What this task involves.
Span requested from the data below: the line with "30: (337, 40, 1.57)" through the line with "[00:04.004]", both included. Give only these lines again, exactly, and leave every picture out.

Recorded information.
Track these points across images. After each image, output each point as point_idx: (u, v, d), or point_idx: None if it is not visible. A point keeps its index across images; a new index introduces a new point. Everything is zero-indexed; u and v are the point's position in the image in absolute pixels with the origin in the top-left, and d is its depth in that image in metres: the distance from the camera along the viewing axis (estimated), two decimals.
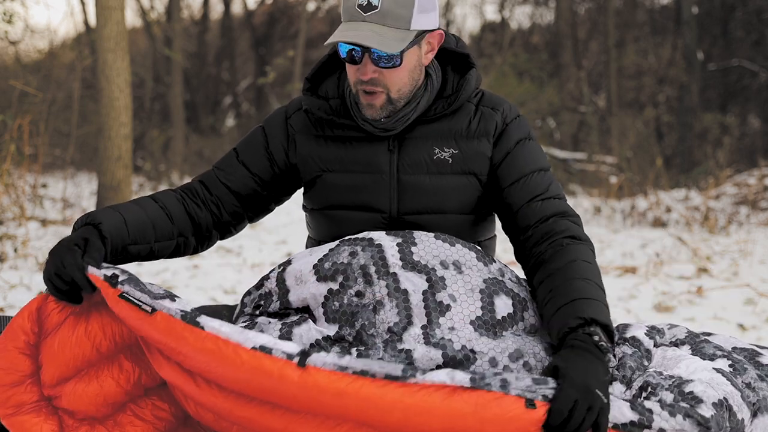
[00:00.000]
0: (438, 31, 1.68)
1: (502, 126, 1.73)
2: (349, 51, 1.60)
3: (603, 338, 1.38)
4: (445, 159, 1.70)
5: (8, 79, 8.27)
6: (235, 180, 1.76)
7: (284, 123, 1.78)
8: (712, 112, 13.72)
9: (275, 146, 1.77)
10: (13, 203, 5.86)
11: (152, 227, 1.64)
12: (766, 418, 1.36)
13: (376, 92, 1.63)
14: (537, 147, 1.75)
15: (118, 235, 1.56)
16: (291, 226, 7.40)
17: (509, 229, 1.70)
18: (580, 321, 1.40)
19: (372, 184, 1.71)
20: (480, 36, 17.52)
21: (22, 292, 3.83)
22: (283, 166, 1.77)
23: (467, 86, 1.72)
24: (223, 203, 1.75)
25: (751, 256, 5.59)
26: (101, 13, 6.51)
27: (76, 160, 10.75)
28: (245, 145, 1.80)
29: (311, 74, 1.77)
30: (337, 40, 1.57)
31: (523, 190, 1.66)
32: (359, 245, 1.60)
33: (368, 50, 1.59)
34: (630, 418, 1.26)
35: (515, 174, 1.68)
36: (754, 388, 1.40)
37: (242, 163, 1.77)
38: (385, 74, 1.61)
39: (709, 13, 14.71)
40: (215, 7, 22.74)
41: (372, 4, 1.56)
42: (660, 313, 3.84)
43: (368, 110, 1.66)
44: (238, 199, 1.76)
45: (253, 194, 1.77)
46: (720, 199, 8.86)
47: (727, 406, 1.32)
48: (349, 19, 1.59)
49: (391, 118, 1.67)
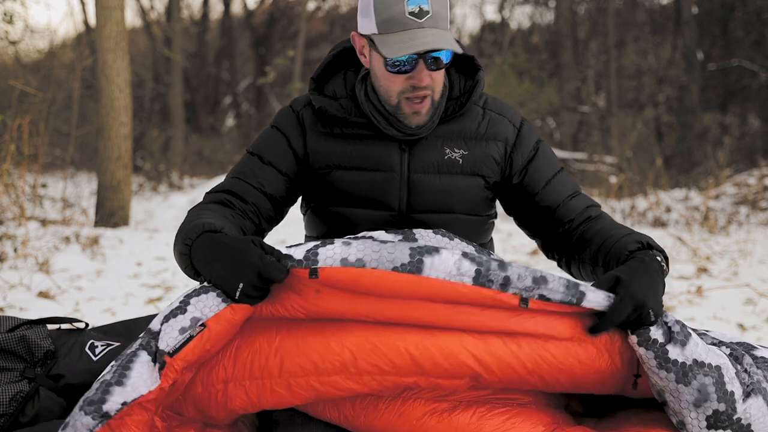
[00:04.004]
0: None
1: (515, 132, 1.78)
2: (404, 60, 1.58)
3: (663, 261, 1.50)
4: (455, 159, 1.73)
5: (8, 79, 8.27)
6: (269, 183, 1.73)
7: (296, 119, 1.78)
8: (712, 112, 13.72)
9: (296, 143, 1.76)
10: (13, 203, 5.86)
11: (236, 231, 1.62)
12: (760, 400, 1.39)
13: (425, 98, 1.63)
14: (548, 146, 1.84)
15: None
16: (291, 226, 7.39)
17: (546, 226, 1.77)
18: (639, 245, 1.52)
19: (382, 182, 1.72)
20: (480, 36, 17.51)
21: (21, 292, 3.83)
22: (303, 156, 1.76)
23: (478, 87, 1.75)
24: (260, 210, 1.72)
25: (750, 256, 5.58)
26: (101, 13, 6.51)
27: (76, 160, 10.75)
28: (266, 147, 1.77)
29: (317, 74, 1.77)
30: (416, 50, 1.54)
31: (556, 192, 1.76)
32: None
33: (424, 56, 1.58)
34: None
35: (544, 178, 1.77)
36: (749, 373, 1.43)
37: (270, 164, 1.74)
38: (434, 77, 1.63)
39: (709, 13, 14.71)
40: (215, 7, 22.75)
41: (424, 9, 1.55)
42: None
43: (414, 118, 1.66)
44: (272, 203, 1.74)
45: (284, 195, 1.76)
46: (720, 199, 8.86)
47: (718, 375, 1.36)
48: (401, 28, 1.56)
49: (424, 127, 1.69)
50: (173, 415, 1.50)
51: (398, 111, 1.66)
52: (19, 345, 1.77)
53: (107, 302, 3.75)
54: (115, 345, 1.87)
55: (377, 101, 1.70)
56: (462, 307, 1.41)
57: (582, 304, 1.39)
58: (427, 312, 1.41)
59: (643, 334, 1.38)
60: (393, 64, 1.59)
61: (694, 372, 1.35)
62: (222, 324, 1.41)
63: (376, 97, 1.70)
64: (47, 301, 3.67)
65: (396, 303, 1.41)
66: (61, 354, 1.81)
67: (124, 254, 5.19)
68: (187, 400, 1.49)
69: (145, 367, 1.36)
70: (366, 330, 1.42)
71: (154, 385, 1.35)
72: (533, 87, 12.99)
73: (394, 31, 1.56)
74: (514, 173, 1.77)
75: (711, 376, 1.36)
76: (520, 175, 1.77)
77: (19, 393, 1.71)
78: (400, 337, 1.41)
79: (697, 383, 1.35)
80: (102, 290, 4.00)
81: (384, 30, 1.57)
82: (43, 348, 1.79)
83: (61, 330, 1.90)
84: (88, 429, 1.29)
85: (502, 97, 10.50)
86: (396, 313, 1.41)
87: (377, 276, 1.38)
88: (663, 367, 1.36)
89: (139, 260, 5.00)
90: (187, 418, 1.50)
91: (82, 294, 3.91)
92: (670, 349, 1.37)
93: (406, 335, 1.41)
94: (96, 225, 6.65)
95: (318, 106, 1.74)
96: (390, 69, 1.60)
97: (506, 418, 1.47)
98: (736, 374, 1.38)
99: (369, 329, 1.42)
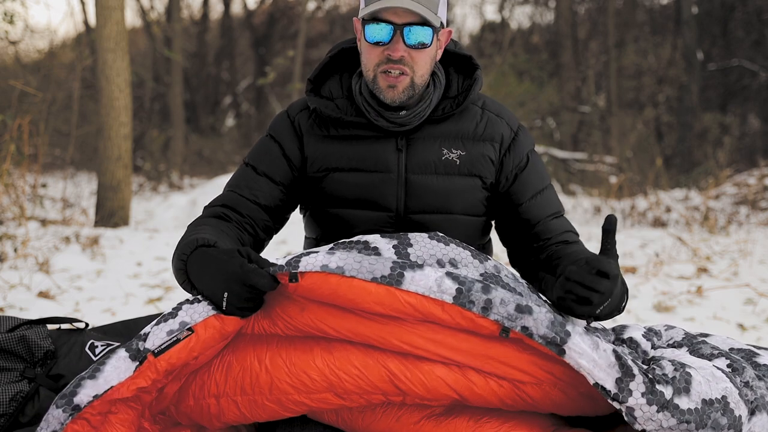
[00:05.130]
0: (448, 29, 1.71)
1: (511, 135, 1.77)
2: (379, 28, 1.60)
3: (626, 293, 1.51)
4: (452, 160, 1.73)
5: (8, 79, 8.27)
6: (263, 194, 1.74)
7: (291, 125, 1.78)
8: (712, 112, 13.72)
9: (291, 150, 1.76)
10: (13, 203, 5.86)
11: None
12: (764, 416, 1.36)
13: (401, 74, 1.63)
14: (540, 159, 1.83)
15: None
16: (291, 226, 7.38)
17: (520, 238, 1.76)
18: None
19: (380, 183, 1.71)
20: (480, 36, 17.52)
21: (21, 291, 3.83)
22: (299, 163, 1.77)
23: (476, 86, 1.75)
24: (255, 222, 1.73)
25: (750, 256, 5.58)
26: (101, 13, 6.51)
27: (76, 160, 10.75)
28: (259, 157, 1.77)
29: (314, 75, 1.77)
30: (384, 5, 1.56)
31: (540, 207, 1.75)
32: (355, 248, 1.59)
33: (401, 28, 1.59)
34: (615, 375, 1.31)
35: (531, 190, 1.76)
36: (752, 387, 1.40)
37: (264, 175, 1.75)
38: (413, 55, 1.62)
39: (709, 13, 14.71)
40: (215, 7, 22.75)
41: None
42: (660, 313, 3.84)
43: (389, 92, 1.65)
44: (267, 213, 1.74)
45: (280, 204, 1.76)
46: (720, 199, 8.86)
47: (725, 405, 1.33)
48: None
49: (409, 113, 1.68)
50: (167, 419, 1.50)
51: (375, 85, 1.66)
52: (19, 345, 1.78)
53: (107, 302, 3.75)
54: (115, 345, 1.87)
55: (368, 93, 1.70)
56: (441, 330, 1.40)
57: (565, 346, 1.33)
58: (407, 334, 1.40)
59: (651, 389, 1.31)
60: (370, 35, 1.61)
61: (707, 412, 1.33)
62: (210, 332, 1.41)
63: (367, 90, 1.70)
64: (47, 301, 3.67)
65: (377, 323, 1.40)
66: (61, 354, 1.81)
67: (124, 254, 5.19)
68: (180, 412, 1.49)
69: (121, 361, 1.36)
70: (350, 352, 1.43)
71: (125, 376, 1.35)
72: (533, 87, 12.98)
73: (375, 0, 1.60)
74: (503, 178, 1.76)
75: (720, 409, 1.33)
76: (508, 181, 1.76)
77: (19, 393, 1.71)
78: (383, 363, 1.41)
79: (710, 421, 1.32)
80: (102, 290, 4.00)
81: (369, 2, 1.61)
82: (43, 348, 1.79)
83: (61, 330, 1.90)
84: (59, 422, 1.30)
85: (501, 98, 10.50)
86: (377, 334, 1.40)
87: (355, 286, 1.37)
88: (683, 421, 1.31)
89: (139, 260, 5.00)
90: (184, 424, 1.51)
91: (82, 294, 3.91)
92: (680, 402, 1.31)
93: (388, 362, 1.41)
94: (96, 225, 6.65)
95: (313, 108, 1.74)
96: (368, 39, 1.62)
97: (503, 421, 1.47)
98: (739, 395, 1.36)
99: (353, 352, 1.43)
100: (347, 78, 1.78)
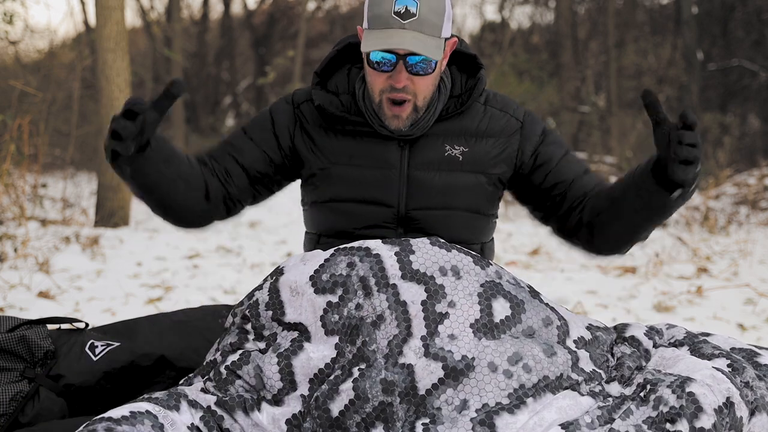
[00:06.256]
0: (453, 39, 1.70)
1: (519, 126, 1.78)
2: (382, 58, 1.59)
3: None
4: (455, 156, 1.73)
5: (8, 79, 8.27)
6: (244, 154, 1.77)
7: (292, 110, 1.79)
8: (712, 112, 13.71)
9: (281, 130, 1.78)
10: (13, 203, 5.86)
11: (188, 164, 1.68)
12: (764, 417, 1.36)
13: (404, 102, 1.63)
14: (555, 132, 1.85)
15: (166, 142, 1.62)
16: (291, 226, 7.39)
17: (558, 203, 1.75)
18: None
19: (381, 179, 1.71)
20: (480, 36, 17.50)
21: (22, 291, 3.83)
22: (288, 150, 1.78)
23: (479, 86, 1.75)
24: (230, 174, 1.75)
25: (750, 256, 5.59)
26: (101, 13, 6.51)
27: (76, 160, 10.74)
28: (252, 125, 1.82)
29: (321, 69, 1.77)
30: (385, 47, 1.56)
31: (571, 165, 1.76)
32: (356, 255, 1.58)
33: (404, 58, 1.58)
34: None
35: (558, 153, 1.77)
36: (752, 387, 1.40)
37: (251, 139, 1.78)
38: (416, 82, 1.62)
39: (709, 13, 14.70)
40: (215, 7, 22.74)
41: (410, 11, 1.55)
42: (660, 313, 3.84)
43: (394, 121, 1.66)
44: (244, 172, 1.77)
45: (261, 170, 1.77)
46: (720, 199, 8.85)
47: (729, 406, 1.33)
48: (385, 26, 1.57)
49: (413, 126, 1.69)
50: None
51: (380, 111, 1.67)
52: (19, 345, 1.78)
53: (107, 302, 3.75)
54: (115, 345, 1.87)
55: (371, 101, 1.70)
56: None
57: None
58: None
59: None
60: (373, 62, 1.61)
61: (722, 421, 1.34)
62: None
63: (370, 97, 1.70)
64: (47, 301, 3.67)
65: None
66: (61, 354, 1.81)
67: (124, 254, 5.19)
68: None
69: None
70: None
71: None
72: (533, 87, 12.98)
73: (377, 28, 1.58)
74: (526, 161, 1.77)
75: (723, 420, 1.34)
76: (531, 159, 1.77)
77: (19, 393, 1.71)
78: None
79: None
80: (102, 290, 4.00)
81: (371, 26, 1.60)
82: (43, 348, 1.79)
83: (61, 330, 1.90)
84: None
85: None
86: None
87: None
88: None
89: (139, 260, 5.00)
90: None
91: (82, 294, 3.91)
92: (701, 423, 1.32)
93: None
94: (96, 225, 6.65)
95: (317, 104, 1.74)
96: (370, 66, 1.62)
97: None
98: (741, 396, 1.36)
99: None
100: (355, 73, 1.78)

Answer section.
30: (337, 40, 1.57)
31: (523, 190, 1.66)
32: (359, 245, 1.60)
33: (368, 50, 1.59)
34: (630, 418, 1.26)
35: (515, 174, 1.68)
36: (754, 388, 1.40)
37: (242, 163, 1.77)
38: (385, 74, 1.61)
39: (709, 13, 14.71)
40: (215, 7, 22.74)
41: (372, 4, 1.56)
42: (660, 313, 3.84)
43: (368, 110, 1.66)
44: (238, 199, 1.76)
45: (253, 194, 1.77)
46: (720, 199, 8.86)
47: (727, 406, 1.32)
48: (349, 19, 1.59)
49: (391, 118, 1.67)
[00:04.004]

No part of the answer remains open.